In fact I cannot think of a worse career than being a critic. Might as well just slap two horns on my head and paint my face green. Because for me, the idea of being a critic is the antithesis of who I am. I do not want to be the source of anyone's pain. Yet here I am constantly asking for feedback on my work and asking my readers to critique it. Publicly no less. Masochism? Insanity? What I want deep down is to see fabulous 5-star reviews. But that is out of my control. What will I do when someone leaves a lousy review? How bad will I feel? Is it worth the risk?

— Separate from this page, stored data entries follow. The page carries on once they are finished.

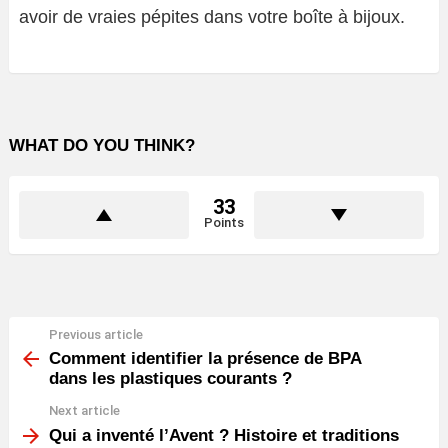
avoir de vraies pépites dans votre boîte à bijoux.
WHAT DO YOU THINK?
33
Points
Previous article
See
more
Comment identifier la présence de BPA
dans les plastiques courants ?
Next article
Qui a inventé l’Avent ? Histoire et traditions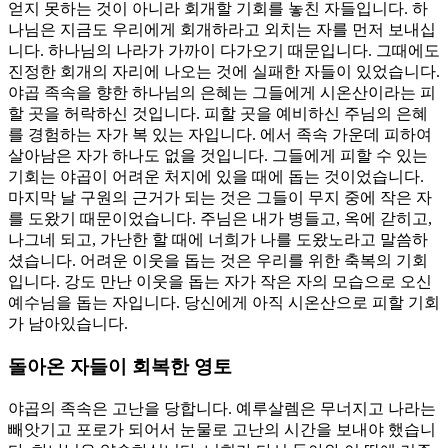
얻지 못하는 것이 아니라 회개할 기회를 놓친 자들입니다. 하
나님은 지금도 우리에게 회개하라고 외치는 자를 먼저 보내십
니다. 하나님의 나라가 가까이 다가오기 때문입니다. 그때에도
진정한 회개의 자리에 나오는 것에 실패한 자들이 있었습니다.
야곱 족속을 향한 하나님의 은혜는 그들에게 시온산이라는 피
할 곳을 허락하신 것입니다. 피할 곳을 예비하신 주님의 은혜
를 경험하는 자가 복 있는 자입니다. 에서 족속 가운데 피하여
살아남은 자가 하나도 없을 것입니다. 그들에게 피할 수 있는
기회는 야곱이 어려운 처지에 있을 때에 돕는 것이었습니다.
마지막 날 구원의 근거가 되는 것은 그들이 무지 중에 작은 자
를 도왔기 때문이었습니다. 주님은 내가 병들고, 옥에 갇히고,
나그네 되고, 가난한 할 때에 너희가 나를 도왔노라고 말씀하
셨습니다. 어려운 이웃을 돕는 것은 우리를 위한 축복의 기회
입니다. 강도 만난 이웃을 돕는 자가 작은 자의 모습으로 오신
예수님을 돕는 자입니다. 당신에게 아직 시온산으로 피할 기회
가 남아있습니다.
돌아온 자들이 회복한 영토
야곱의 족속은 고난을 당합니다. 예루살렘은 무너지고 나라는
빼앗기고 포로가 되어서 눈물로 고난의 시간을 보내야 했습니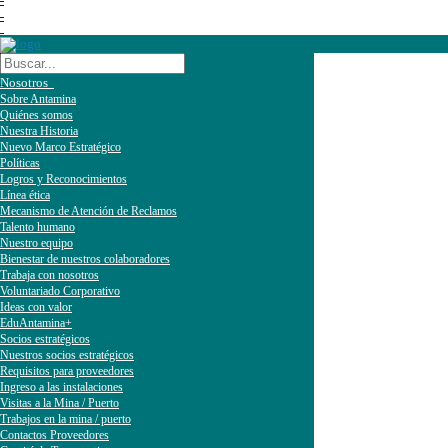
Nosotros
Sobre Antamina
Quiénes somos
Nuestra Historia
Nuevo Marco Estratégico
Políticas
Logros y Reconocimientos
Línea ética
Mecanismo de Atención de Reclamos
Talento humano
Nuestro equipo
Bienestar de nuestros colaboradores
Trabaja con nosotros
Voluntariado Corporativo
Ideas con valor
EduAntamina+
Socios estratégicos
Nuestros socios estratégicos
Requisitos para proveedores
Ingreso a las instalaciones
Visitas a la Mina / Puerto
Trabajos en la mina / puerto
Contactos Proveedores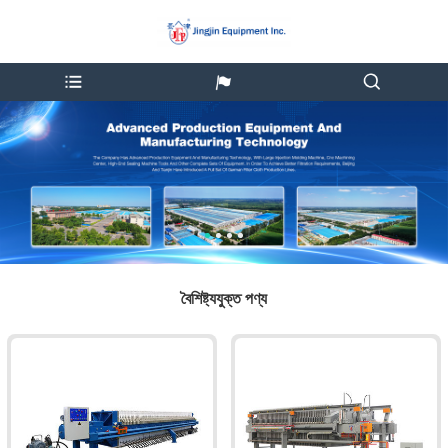
বৈশিষ্ট্যযুক্ত পণ্য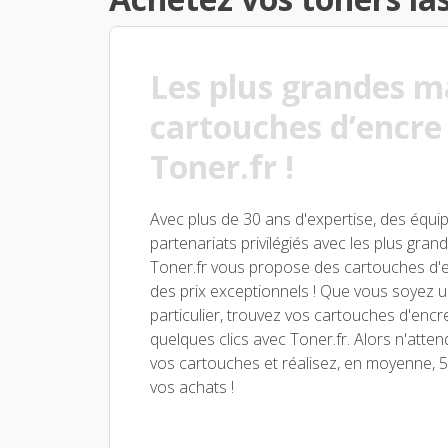
Les plus grandes m
cartouches d’encre
Toner.fr !
Avec plus de 30 ans d'expertise, des équi
partenariats privilégiés avec les plus gr
Toner.fr vous propose des cartouches d'e
des prix exceptionnels ! Que vous soyez 
particulier, trouvez vos cartouches d'encr
quelques clics avec Toner.fr. Alors n'atte
vos cartouches et réalisez, en moyenne,
vos achats !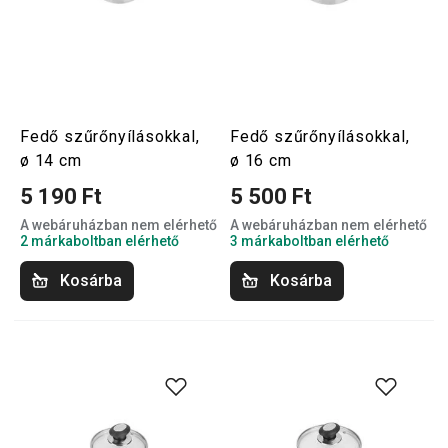
Fedő szűrőnyílásokkal,
Fedő szűrőnyílásokkal,
ø 14 cm
ø 16 cm
5 190 Ft
5 500 Ft
A webáruházban nem elérhető
A webáruházban nem elérhető
2 márkaboltban elérhető
3 márkaboltban elérhető
Kosárba
Kosárba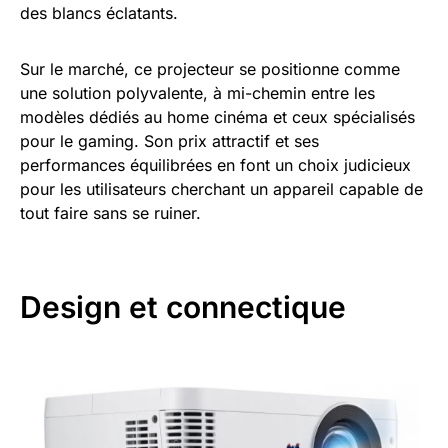
des blancs éclatants.
Sur le marché, ce projecteur se positionne comme
une solution polyvalente, à mi-chemin entre les
modèles dédiés au home cinéma et ceux spécialisés
pour le gaming. Son prix attractif et ses
performances équilibrées en font un choix judicieux
pour les utilisateurs cherchant un appareil capable de
tout faire sans se ruiner.
Design et connectique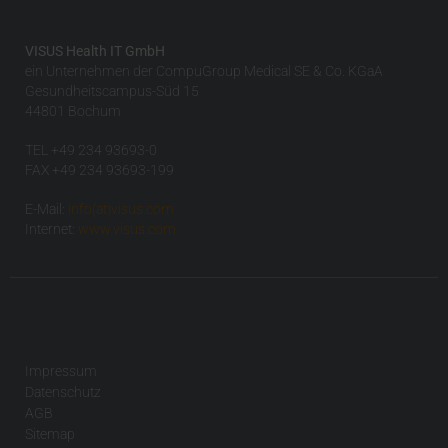
VISUS Health IT GmbH
ein Unternehmen der CompuGroup Medical SE & Co. KGaA
Gesundheitscampus-Süd 15
44801 Bochum
TEL +49 234 93693-0
FAX +49 234 93693-199
E-Mail:
info(at)visus.com
Internet:
www.visus.com
Impressum
Datenschutz
AGB
Sitemap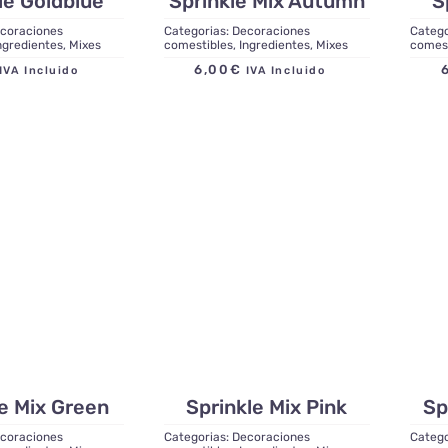
le Goldblue
Sprinkle Mix Autumn
S
coraciones
Categorias:
Decoraciones
Catego
ngredientes
,
Mixes
comestibles
,
Ingredientes
,
Mixes
comes
6,00
€
IVA Incluido
IVA Incluido
le Mix Green
Sprinkle Mix Pink
Sp
coraciones
Categorias:
Decoraciones
Catego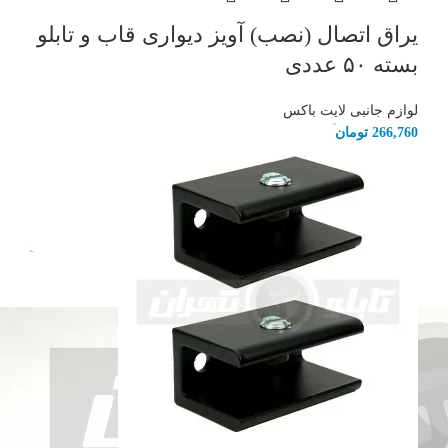
یراق اتصال (نصب) آویز دیواری قاب و تابلو
بسته ۵۰ عددی
لوازم جانبی لایت باکس
266,760
تومان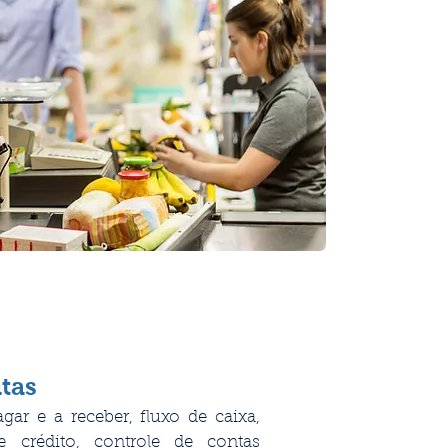
ntas
gar e a receber, fluxo de caixa,
e crédito, controle de contas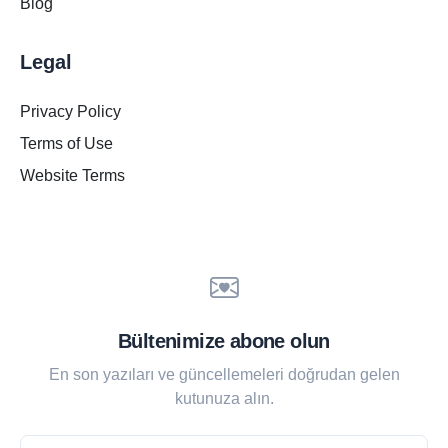
Blog
Legal
Privacy Policy
Terms of Use
Website Terms
Bültenimize abone olun
En son yazıları ve güncellemeleri doğrudan gelen
kutunuza alın.
Email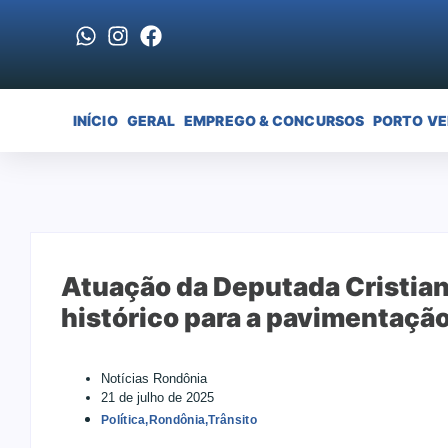
INÍCIO
GERAL
EMPREGO & CONCURSOS
PORTO V
Atuação da Deputada Cristia
histórico para a pavimentaçã
Notícias Rondônia
21 de julho de 2025
Política
,
Rondônia
,
Trânsito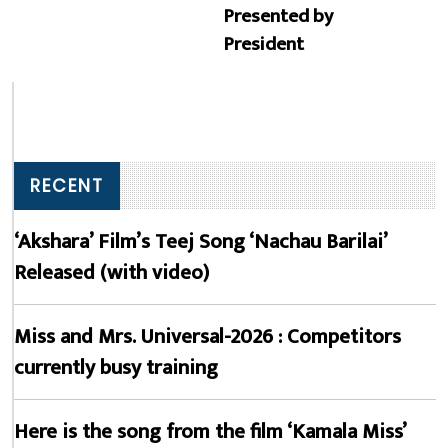
Presented by
President
RECENT
‘Akshara’ Film’s Teej Song ‘Nachau Barilai’
Released (with video)
Miss and Mrs. Universal-2026 : Competitors
currently busy training
Here is the song from the film ‘Kamala Miss’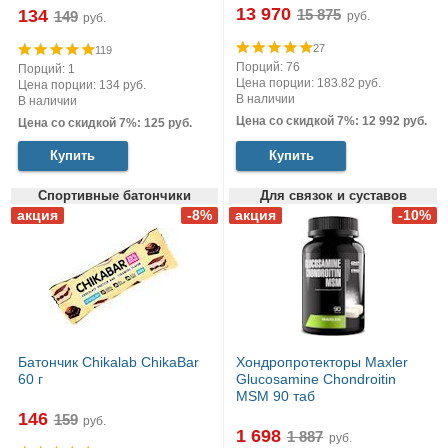
13 970
134
руб.
руб.
27
119
Порций: 76
Порций: 1
Цена порции: 183.82 руб.
Цена порции: 134 руб.
В наличии
В наличии
Цена со скидкой 7%: 12 992 руб.
Цена со скидкой 7%: 125 руб.
Купить
Купить
Спортивные батончики
Для связок и суставов
Батончик Chikalab ChikaBar
Хондропротекторы Maxler
60 г
Glucosamine Chondroitin
MSM 90 таб
146
руб.
1 698
руб.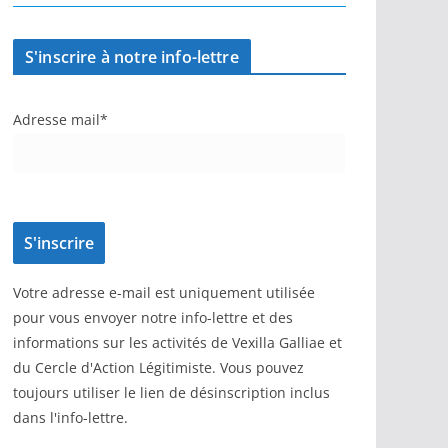
S'inscrire à notre info-lettre
Adresse mail*
Votre adresse e-mail est uniquement utilisée
pour vous envoyer notre info-lettre et des
informations sur les activités de Vexilla Galliae et
du Cercle d'Action Légitimiste. Vous pouvez
toujours utiliser le lien de désinscription inclus
dans l'info-lettre.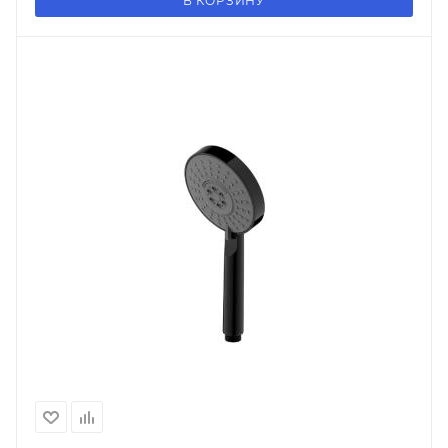
В КОРЗИНУ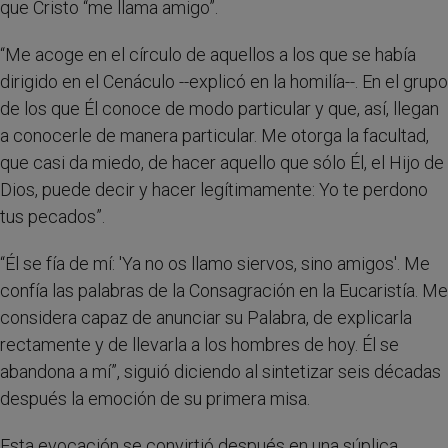
que Cristo “me llama amigo”.
“Me acoge en el círculo de aquellos a los que se había
dirigido en el Cenáculo --explicó en la homilía--. En el grupo
de los que Él conoce de modo particular y que, así, llegan
a conocerle de manera particular. Me otorga la facultad,
que casi da miedo, de hacer aquello que sólo Él, el Hijo de
Dios, puede decir y hacer legítimamente: Yo te perdono
tus pecados”.
“Él se fía de mí: 'Ya no os llamo siervos, sino amigos'. Me
confía las palabras de la Consagración en la Eucaristía. Me
considera capaz de anunciar su Palabra, de explicarla
rectamente y de llevarla a los hombres de hoy. Él se
abandona a mí”, siguió diciendo al sintetizar seis décadas
después la emoción de su primera misa.
Esta evocación se convirtió después en una súplica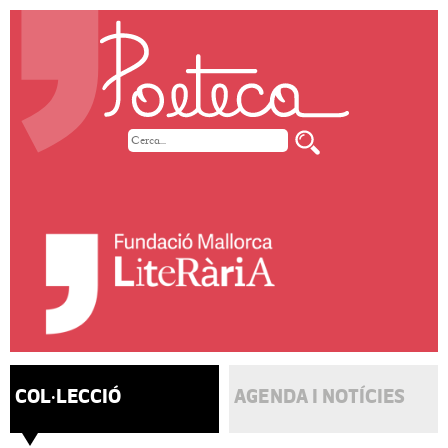
COL·LECCIÓ
AGENDA I NOTÍCIES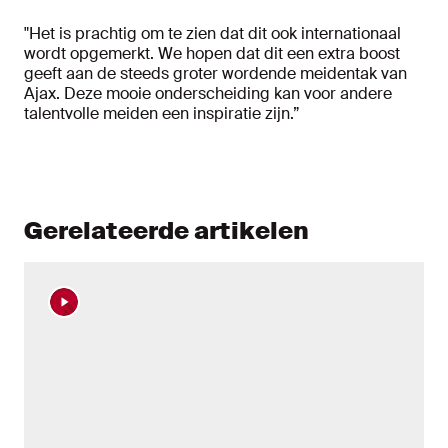
"Het is prachtig om te zien dat dit ook internationaal
wordt opgemerkt. We hopen dat dit een extra boost
geeft aan de steeds groter wordende meidentak van
Ajax. Deze mooie onderscheiding kan voor andere
talentvolle meiden een inspiratie zijn.”
Gerelateerde artikelen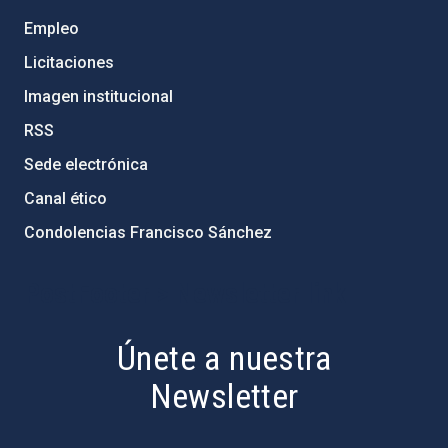
Empleo
Licitaciones
Imagen institucional
RSS
Sede electrónica
Canal ético
Condolencias Francisco Sánchez
PostFooter > Newsletter link
Únete a nuestra
Newsletter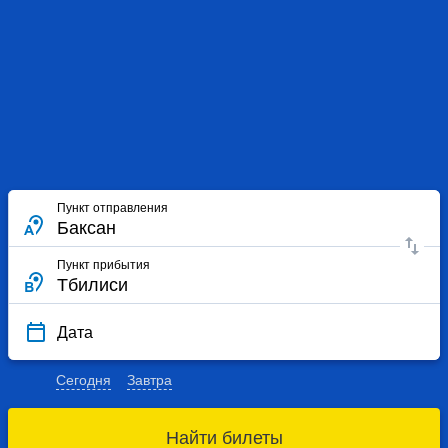
Пункт отправления
Пункт прибытия
Дата
Сегодня
Завтра
Найти билеты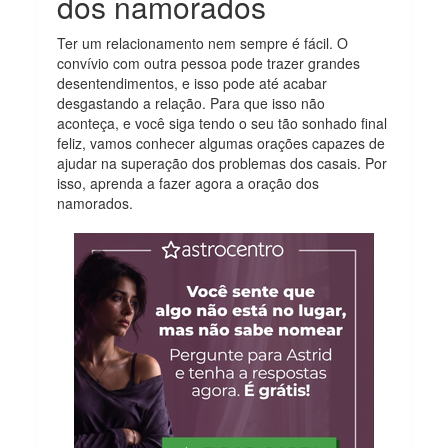
dos namorados
Ter um relacionamento nem sempre é fácil. O
convívio com outra pessoa pode trazer grandes
desentendimentos, e isso pode até acabar
desgastando a relação. Para que isso não
aconteça, e você siga tendo o seu tão sonhado final
feliz, vamos conhecer algumas orações capazes de
ajudar na superação dos problemas dos casais. Por
isso, aprenda a fazer agora a oração dos
namorados.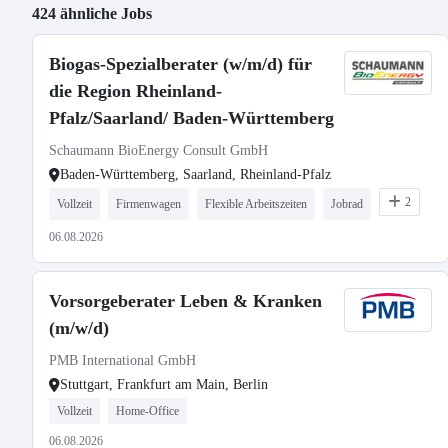
424 ähnliche Jobs
Biogas-Spezialberater (w/m/d) für
die Region Rheinland-
Pfalz/Saarland/ Baden-Württemberg
Schaumann BioEnergy Consult GmbH
Baden-Württemberg, Saarland, Rheinland-Pfalz
2
Vollzeit
Firmenwagen
Flexible Arbeitszeiten
Jobrad
06.08.2026
Vorsorgeberater Leben & Kranken
(m/w/d)
PMB International GmbH
Stuttgart, Frankfurt am Main, Berlin
Vollzeit
Home-Office
06.08.2026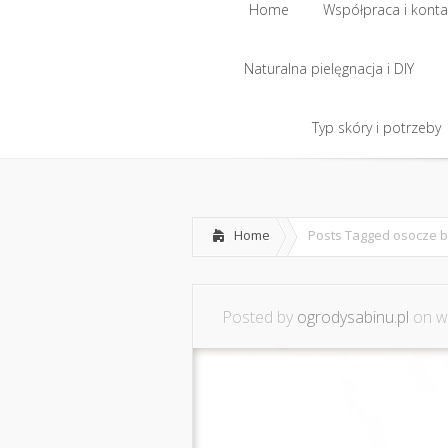
Home
Współpraca i konta
Naturalna pielęgnacja i DIY
Home
Współpraca i konta
Naturalna pielęgnacja i DIY
Typ skóry i potrzeby
Typ skóry i potrzeby
Home
Posts Tagged
osocze b
Posted by
ogrodysabinu.pl
on wr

No pain no gain. I always hated that phrase. Still do. But then again, the truth hurts. When it comes to writing, this is the truth. No pain no gain. Mr. Abbott tried to teach me that. Maybe if he'd been a better teacher I might have listened. See, there I go, still reacting to his criticism. Hopefully however, I can now transform the pain into gain.

So this is for you Mr. Abbott. I've completed my first two novels and finishing up my third. I can only hope that when the reviews are in, I'll be ready to listen.